Sano Halo, 104, Last Pontian Genocide Survivor, Dies

NEW YORK – A light that has burned long and bright has gone out, but will not be forgotten.  Sano Themia Halo (1909-2014), the last survivor of the Pontinan Genocide in Ottoman Turkey, who was immortalized by her daughter Thea Halo in her memoire, Not Even My Name, passed away on Monday, April 28, 2014.

She died peacefully at home in her sleep just two weeks shy of her 105th birthday.

Although Halo came from a place in the world that was too small to be depicted on a map, through Not Even My Name, she became known to Pontic Greeks world-wide, as the Yia Yia (grandmother) of all Pontians.

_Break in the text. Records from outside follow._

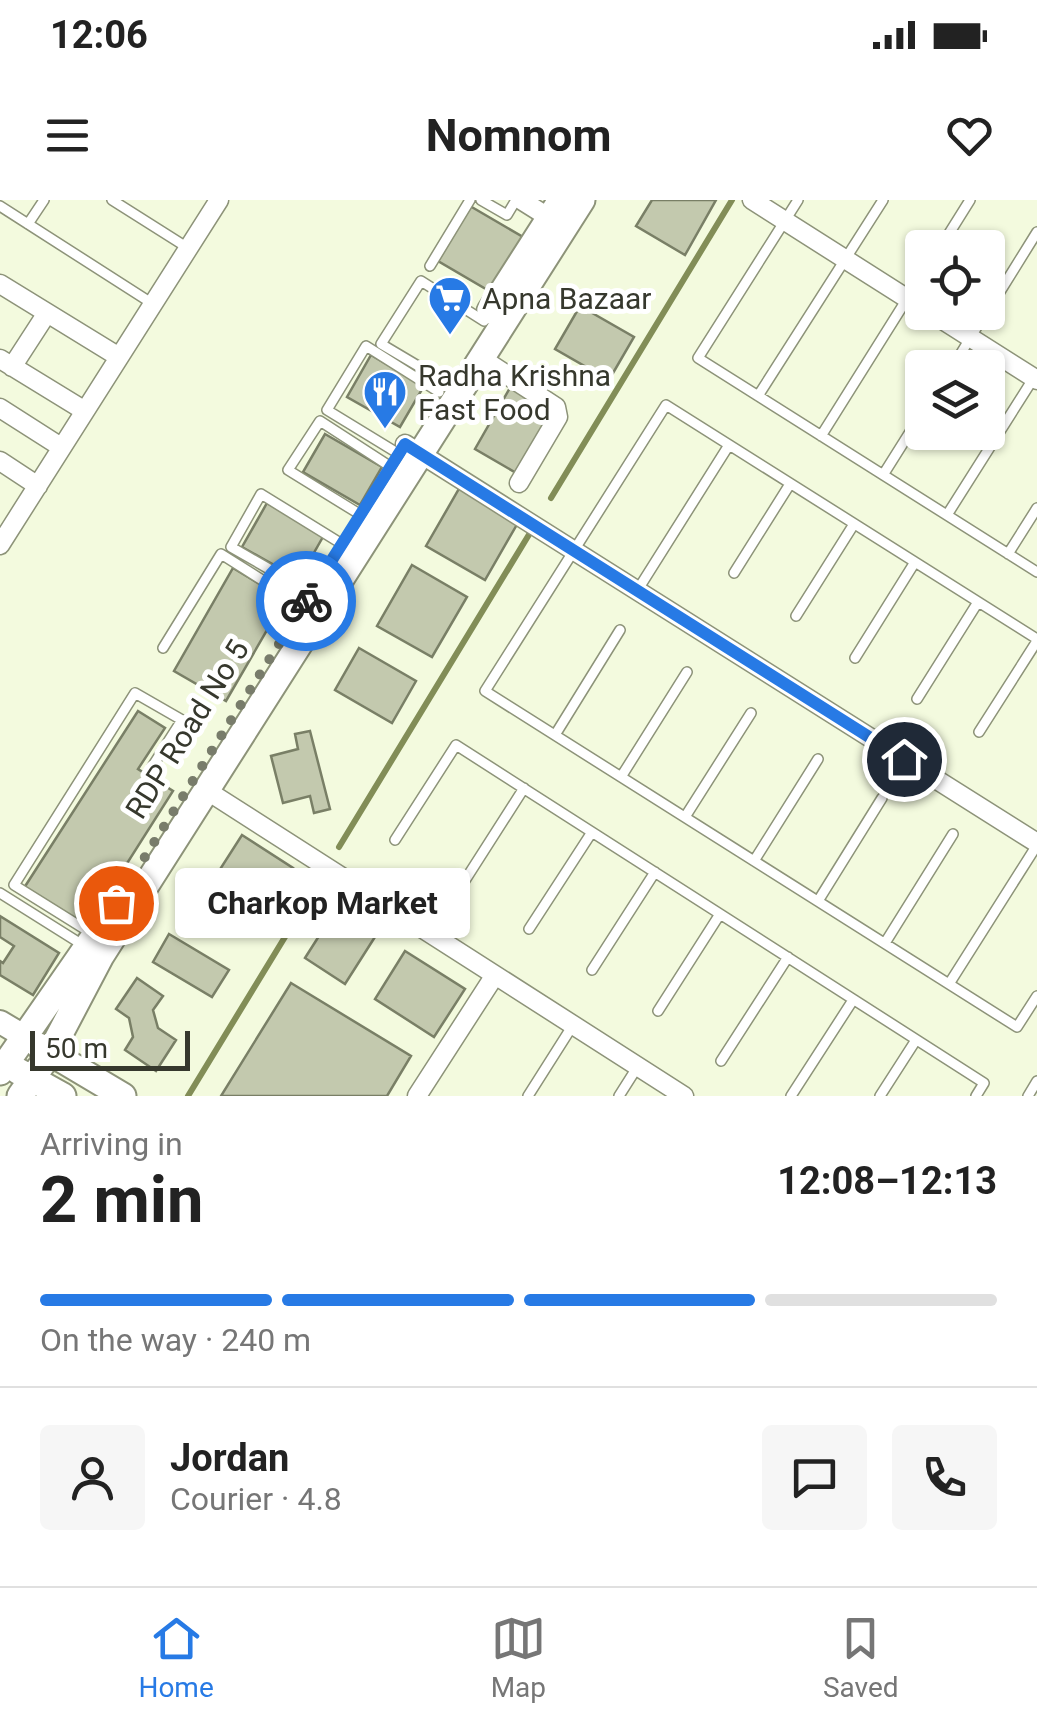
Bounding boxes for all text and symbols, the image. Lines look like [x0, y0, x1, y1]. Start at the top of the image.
text: 12:06 [50, 13, 148, 57]
icon: menu [40, 108, 95, 163]
icon: heart [942, 108, 997, 163]
text: Nomnom [426, 109, 611, 162]
map controls [905, 230, 1005, 450]
button: locate [905, 230, 1005, 330]
supermarket icon: Apna Bazaar [427, 275, 473, 336]
place label: Apna Bazaar [482, 281, 651, 316]
button: layers [905, 350, 1005, 450]
place label: Radha Krishna Fast Food [418, 358, 611, 427]
restaurant icon: Radha Krishna Fast Food [362, 369, 408, 430]
courier [256, 551, 356, 651]
icon: bike [279, 574, 334, 629]
street label: RDP Road No 5 [118, 633, 256, 825]
pin [862, 717, 947, 802]
icon: home [877, 732, 932, 787]
pin [74, 861, 159, 946]
callout: Charkop Market [176, 868, 471, 938]
icon: bag [89, 876, 144, 931]
text: Charkop Market [207, 884, 438, 922]
scale bar [30, 1026, 190, 1070]
text: 50 m [45, 1032, 108, 1065]
text: Arriving in [40, 1125, 183, 1163]
text: 12:08–12:13 [777, 1159, 997, 1203]
text: 2 min [40, 1162, 203, 1238]
text: On the way · 240 m [40, 1321, 311, 1359]
button: person [40, 1425, 145, 1530]
button: chat [762, 1425, 867, 1530]
button: phone [892, 1425, 997, 1530]
text: Jordan [170, 1436, 289, 1480]
text: Courier · 4.8 [170, 1480, 342, 1518]
tab: Home [138, 1611, 214, 1704]
tab: Map [491, 1611, 546, 1704]
tab: Saved [823, 1611, 899, 1704]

To her family and friends she was a warm, sensitive, often humorous, and caring mother, grandmother, and great grandmother.

The only known survivor of her family, Halo’s extraordinary memory brought to life the details of how the Pontic Greeks lived in mountain villages of the Black Sea region of Turkey in the early 20th Century, and her community’s devastating death march to exile in 1920. To help her survive, her mother left 10-year-old Themia, with a woman who promised to care for her, in a small hamlet in southern Turkey. After her mother’s death, young Themia was treated as a slave. With the loss of her family, community, and finally her name, changed to Sano by her cruel keeper, Sano ran away to Diyarbakir at age 12. There, an Armenian family took her in. When they fled to Aleppo, Syria to avoid further massacres, they took young Sano with them as their daughter.

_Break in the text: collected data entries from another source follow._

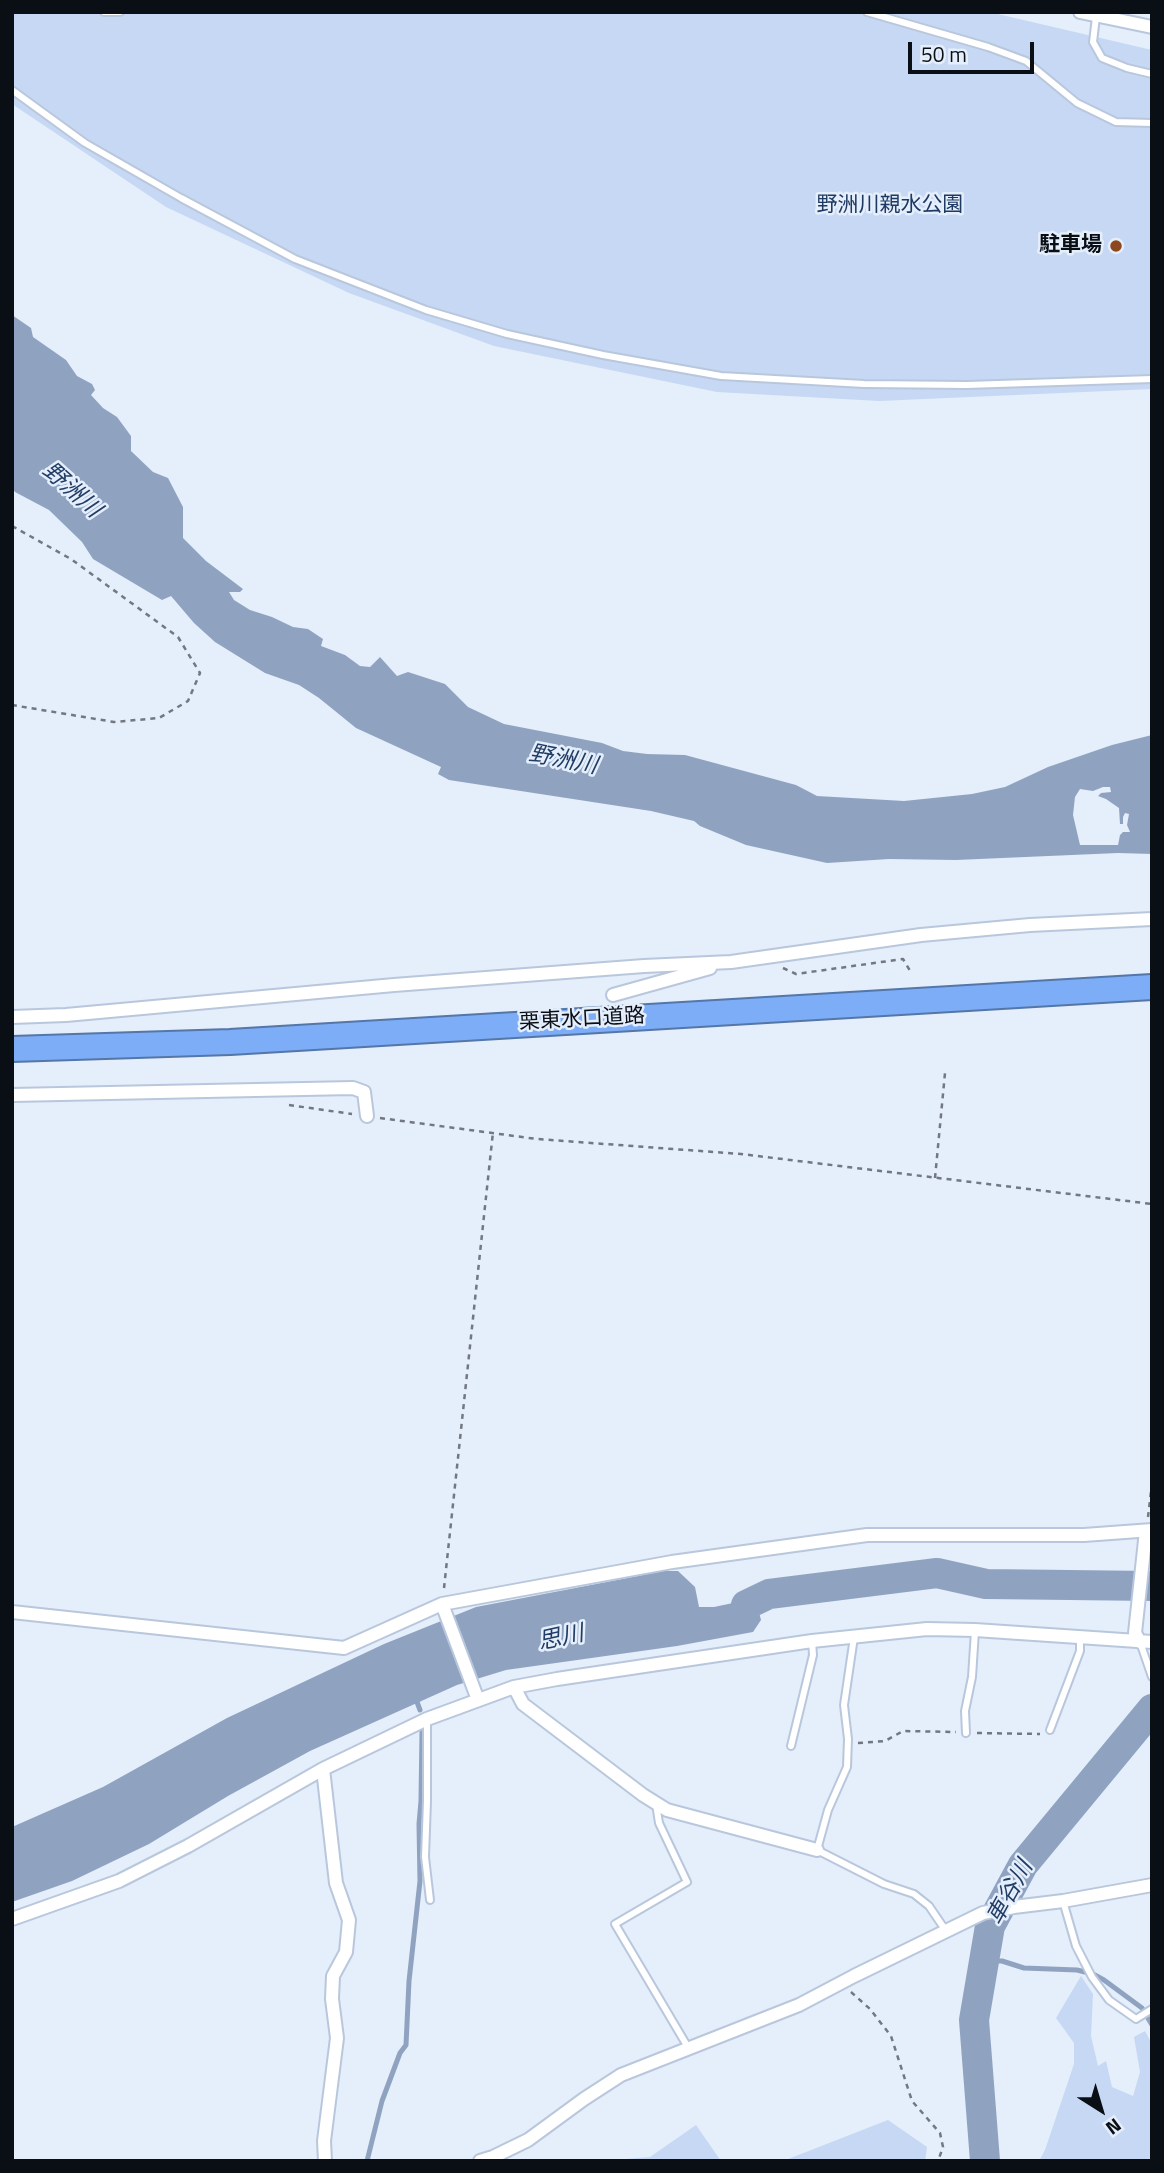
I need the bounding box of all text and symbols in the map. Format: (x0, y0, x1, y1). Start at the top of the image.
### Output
scale bar (912, 28, 1038, 72)
text: 50 m (921, 38, 967, 70)
park label: 野洲川親水公園 (817, 193, 963, 219)
place label: 駐車場 (1039, 233, 1102, 259)
marker: 駐車場 (1108, 238, 1124, 254)
water label: 野洲川 (36, 458, 106, 524)
water label: 野洲川 (527, 741, 599, 781)
street label: 栗東水口道路 (518, 1004, 646, 1036)
water label: 思川 (536, 1621, 586, 1657)
water label: 車谷川 (982, 1856, 1040, 1930)
north arrow (1066, 2075, 1136, 2145)
text: N (1100, 2112, 1128, 2143)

Sano’s future husband, Abraham, an Assyrian who had also fled Turkey and emigrated to the U.S. in 1905, had returned to Aleppo in 1925 to visit exiled cousins and to find a bride. To give Sano a chance at a free life in America, at just 15 years old, her Armenian family arranged Sano’s marriage to 45-year-old Abraham. On their marriage and arrival in New York City, Sano became mother to Farage, Abraham’s 10-year-old son from a previous marriage. Sano and Abraham raised 10 children of their own.

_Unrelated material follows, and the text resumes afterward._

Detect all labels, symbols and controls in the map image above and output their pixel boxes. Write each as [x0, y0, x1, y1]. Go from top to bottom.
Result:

When asked if she wanted restitution from the Turkish government for the loss of her family and her home, Halo responded that she wanted an apology. “We had everything to live for and they sent us to die on the roads,” she said.

In 2002, Halo was given the New York Governor’s Award for Excellence in Honor of Women’s History Month, Honoring Women of Courage and Vision, for making known to the American public for the first time, the history and tragic fate of the Pontic Greeks, a people who had made Asia Minor their home for almost 3,000 years, until their massacre, death marches to exile, and finally the Exchange of Populations in 1923 pursuant to the Treaty of Lausanne.

Although a resident of New York City since her arrival in 1925, neither Halo, nor most of the country, was aware that over 40,000 Pontic Greeks made their homes in Astoria, L.I., with further Pontian communities in Connecticut, Chicago, Canada and elsewhere.

In 2009, for her 100th Birthday, Greece awarded Halo and her daughter, Thea, honorary Greek citizenship. “Now everyone will know I am Greek,” Halo said, referring to a U.S. passport that depicted her place of origin as Turkey, without identifying her as a Greek.

In 1989, she made a pilgrimage with her daughter, Thea, back to Turkey to find her home. “Everyone treated me like family,” she said of the Turks they met along the way.” Although Halo’s story of loss of family, home, country, and finally even her language and her name was so tragic, she never held any animosity towards the Turkish people. She said they had lived side by side in peace. “They are people like any other people. They want to raise their families and prosper. You must place the blame where blame belongs,” she said, “with the Turkish government. Ataturk. He was the one. Not the only one. But he was the one.”

The Ottoman genocide of over three million of their Christian citizens: Greeks, Armenians, and Assyrians under the Young Turk and Kemalist regimes from 1913-1923 took the lives of 353,000 of the 700,000 Pontic Greeks, and a further 700,000 Greeks of Ottoman Turkey. It also took the lives of 275,000 Assyrians, more than half their population, and 1.5 million Armenians.

Halo had long opined, “If I could only write, I’d tell the world what happened.” Although her daughter Thea had made her career as a painter, after their trip to Turkey, Thea decided to be her mother’s voice. “Not Even My Name” was published by Picador, an imprint of St. Martin’s Press, in 2000. Sano Halo is also featured in a number of documentaries, and has received numerous other honors and awards in the U.S., Canada, and in Greece. The Sano Themia Halo Pontian Heritage Foundation was established by her daughter Thea with the intention of building a living museum in Greece to help future generations know how the Pontic Greeks lived in the Pontic Mountains along the Black Sea.

In 1976 Halo moved to Monroe, NY where she spent the last 37 years of her life. Above all, Halo was devoted to her family. She often said, “My family is my life.” She is survived by seven of her ten children, plus her many grand- and great-grandchildren.